“‘But I said that I would go; that I had no other means of livelihood.’ You remember they met a couple of days afterward and he asked her to tell him of the stories that had been told about him. ‘I told him then,’ she said, ‘all they had said about him and that he was addicted to morphine and had many other vices, and he said he could easily understand that they had made a fool of me. He urged investigation.’
“She could find nothing in the stories. ‘I never lie,’ Thaw told her. ‘You never told me a lie in your life,’ she said. And while she was investigating these stories spread by Abraham Hummel for the protection of Stanford White, he told her all these things had been disseminated by Stanford White and his friend.
“When she discovered that these awful stories were untrue—learned that they had been disseminated by Stanford White and Abe Hummel for the purpose of separating her from the man who loved her and whom she loved—hope began once more to dawn upon him.
“The hour of reconciliation was at hand. The barriers which had been set up between them were one by one falling to ruin and the two persons whom God and nature had intended to be united were drawing nearer to each other.
“That night in December, 1903—that night might have been, gentlemen, the beginning of another tragic chapter in the life of this poor child—the night when Stanford White in the lofty room in the tower where he had spread a banquet in celebration of the birthday of his child victim—the night in which he was to lure her once again if possible, and bring her under his influence—the night in which, amid the glare of the lights and the splendor of the treasures he had planned to renew his power over the child victim.
“And the little girl, who had resisted the pleadings of rescuing her came to her and snatched her from the clutches of Stanford White—snatched her from the snares set for her—from the man whose very existence had been a menace to her and the curse of his whole life.

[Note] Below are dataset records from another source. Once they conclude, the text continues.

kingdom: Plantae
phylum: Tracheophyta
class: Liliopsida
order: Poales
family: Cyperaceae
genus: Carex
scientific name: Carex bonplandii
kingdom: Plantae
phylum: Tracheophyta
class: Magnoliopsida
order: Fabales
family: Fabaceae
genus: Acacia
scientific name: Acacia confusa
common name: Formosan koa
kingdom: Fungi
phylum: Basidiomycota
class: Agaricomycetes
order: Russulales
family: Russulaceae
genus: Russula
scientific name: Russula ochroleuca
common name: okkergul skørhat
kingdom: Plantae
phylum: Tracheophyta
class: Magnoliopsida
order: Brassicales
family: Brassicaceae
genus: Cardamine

“He folded her in his arms; he snatched her away from the old man. And that night began another series of events. It was on that night that Stanford White, baffled, his plans disconcerted, went about that theater in Madison Square hunting for his victim, and, finding her not, pistol in hand and with impotent rage in his heart, threatened to shoot the man who had baffled his schemes.
“And that night Harry Thaw, as he walked the streets of New York, found that his footsteps were being dogged by hired malefactors in the pay of Stanford White, and he learned in a few days of the threat of Stanford White and his hirelings. From that moment the dread of his life being taken away by this man added a grim specter to the one that already had been haunting him.
“And he from that time, as she relates to you, began to think himself persecuted by Stanford White. The scurrilous stories circulated in newspapers and elsewhere he attributed to him. He expressed apprehension of personal violence and impressed upon her mind that if he died she was to have his death investigated and to spare no pains.
“He told her he would probably be set upon in New York by some one in the employ of Stanford White. He said the Monk Eastman gang had been hired to kill him and the fear of death constantly haunted him.